I'll take a stab at white balance although I'm not an expert either. One of the big advantages of digital cameras are the white balance settings. No more carrying around a bag full of filters. You can't trust your eyes. Shoot a photo and look at on your camera. If it's orange use the tungsten setting. If it's green use the Flourescent setting. If it's blue try the shady sun setting. Those are just ball park and there are others. If in doubt use Auto and cross your fingers.
Adding filters also eats up light so shooting things like our Basketball gym used to be a pain because you already had a low light situation. Put a filter on to match the lights and now you have even less light. Shooting our plays was even worse because the light was lower and the filter needed was denser.
Digital cameras have White balance settings. You can use Auto but it's kind of like auto metering. It might do a good job but it just as likely might not. For rapid shooting we often use the auto setting and shoot in Raw so we can fine tune the color in photo shop later. More on this later.
Your camera usually has white balance setting for Auto, Tungsten, Daylight, Flourescent, Shady sunlight, and North side of the building shade. If you have a more sophisticated camera you can bias these settings. Some cameras also have a custom white balance.

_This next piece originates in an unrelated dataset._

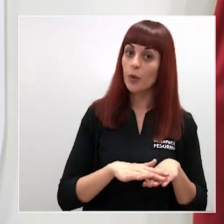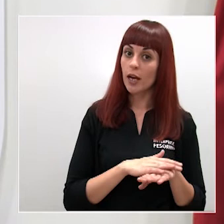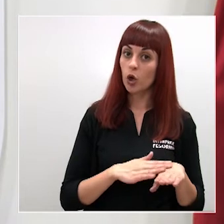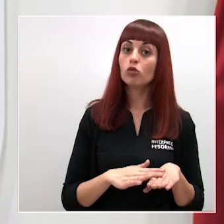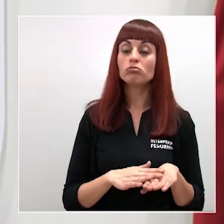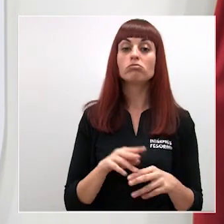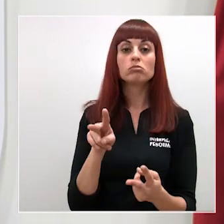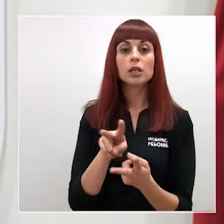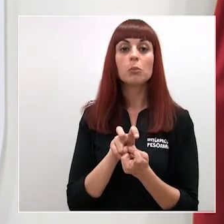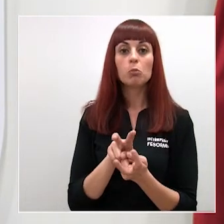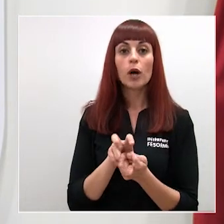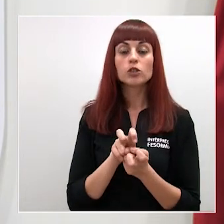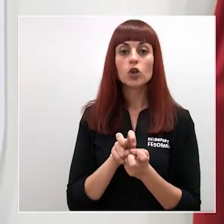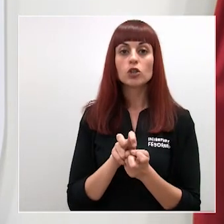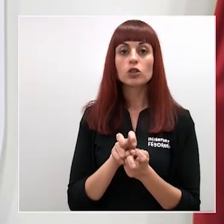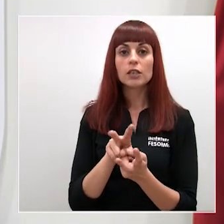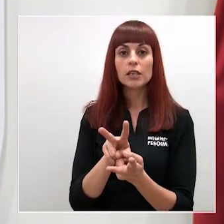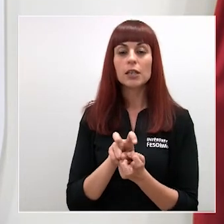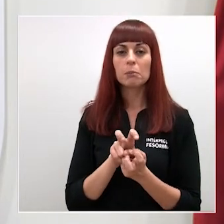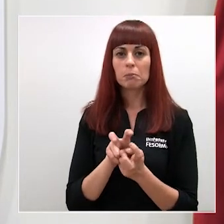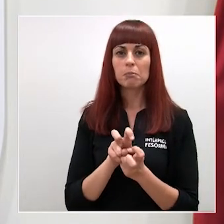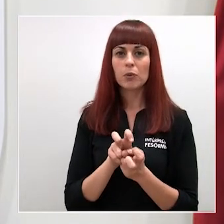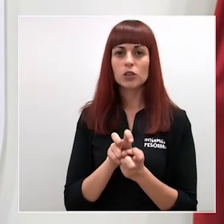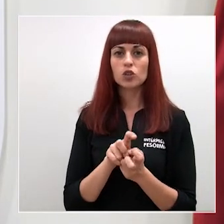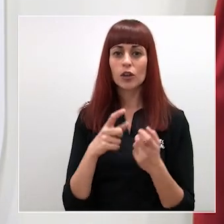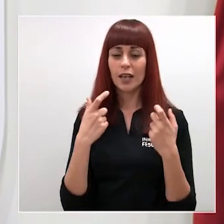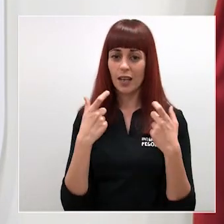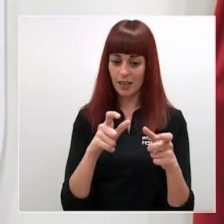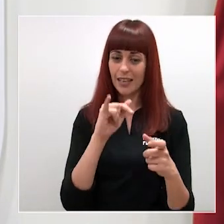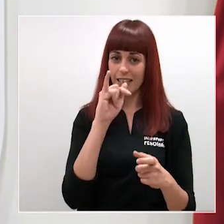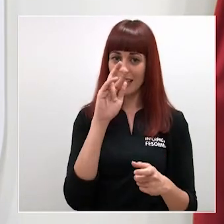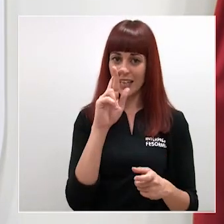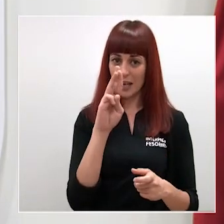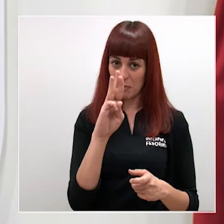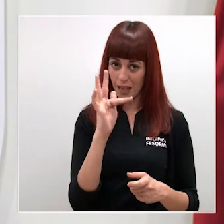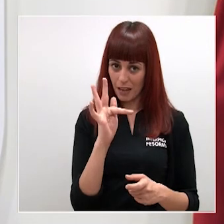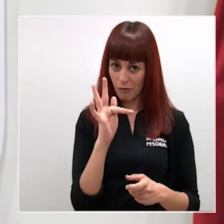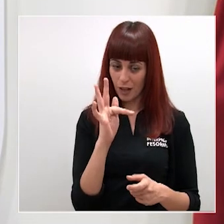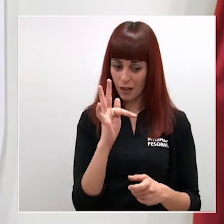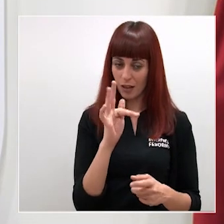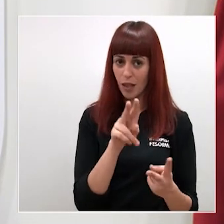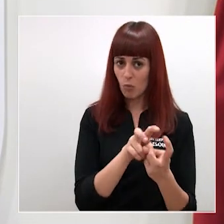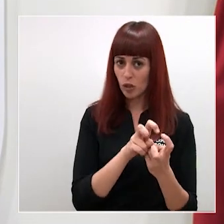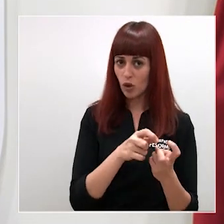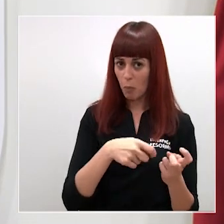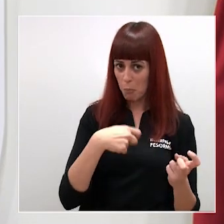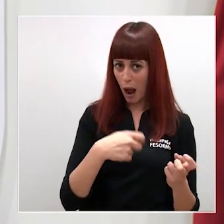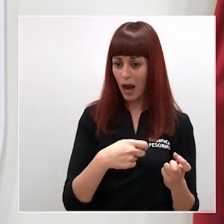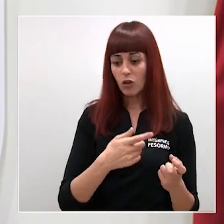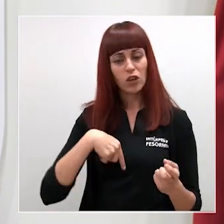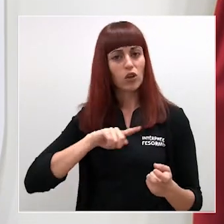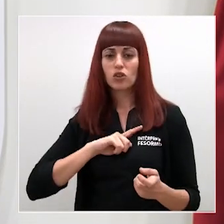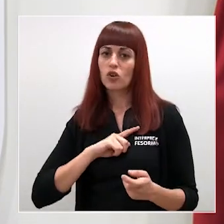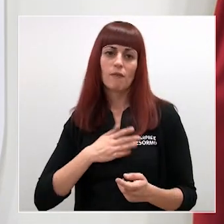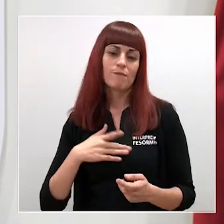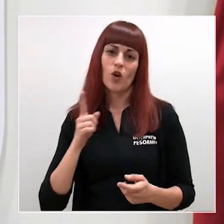los impuestos sobre todo el trauma el trauma autonómico del IRPF y nosotros pues no estamos dispuestos a que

Mostly what I do is pick a white balance that is close and just shoot. If we need dead on color the I use the Custom white balance setting and set the balance or I use a Kodak color chart, shoot it and correct it later in photoshop.
It's hard to tell you what setting to use anymore when indoors because of the CFL bulbs that are all over the place color wise. Just pick a setting that looks close and try to correct it later. In my photo classes I will discuss specific lights and the specific white balance to use for them. Most should be obvious. If you in Daylight use Daylight. If your under flourescent use the flourescent setting.
If you have Custom white balance, read your manual and find out how to set it. Basically you choose that setting, then shoot a white or gray card, the camera now memorizes that color and adjusts. You can now shoot and get good color as long as you stay in that kind of light. If you change or course you will have to do it all over. With the old cameras you had to change filters for all these different settings which was a pain if you had different lenses.
I mentioned shooting in RAW. This allows you to make major adjustments to color and has saved my butt many times. However don't rely on that alone. It's very difficult to fully correct a photo that is very far off color and not lose some quality, not to mention you hair. Get the photo as close as possible by using your brain and the camera controls. Then fine tune if needed in photo software.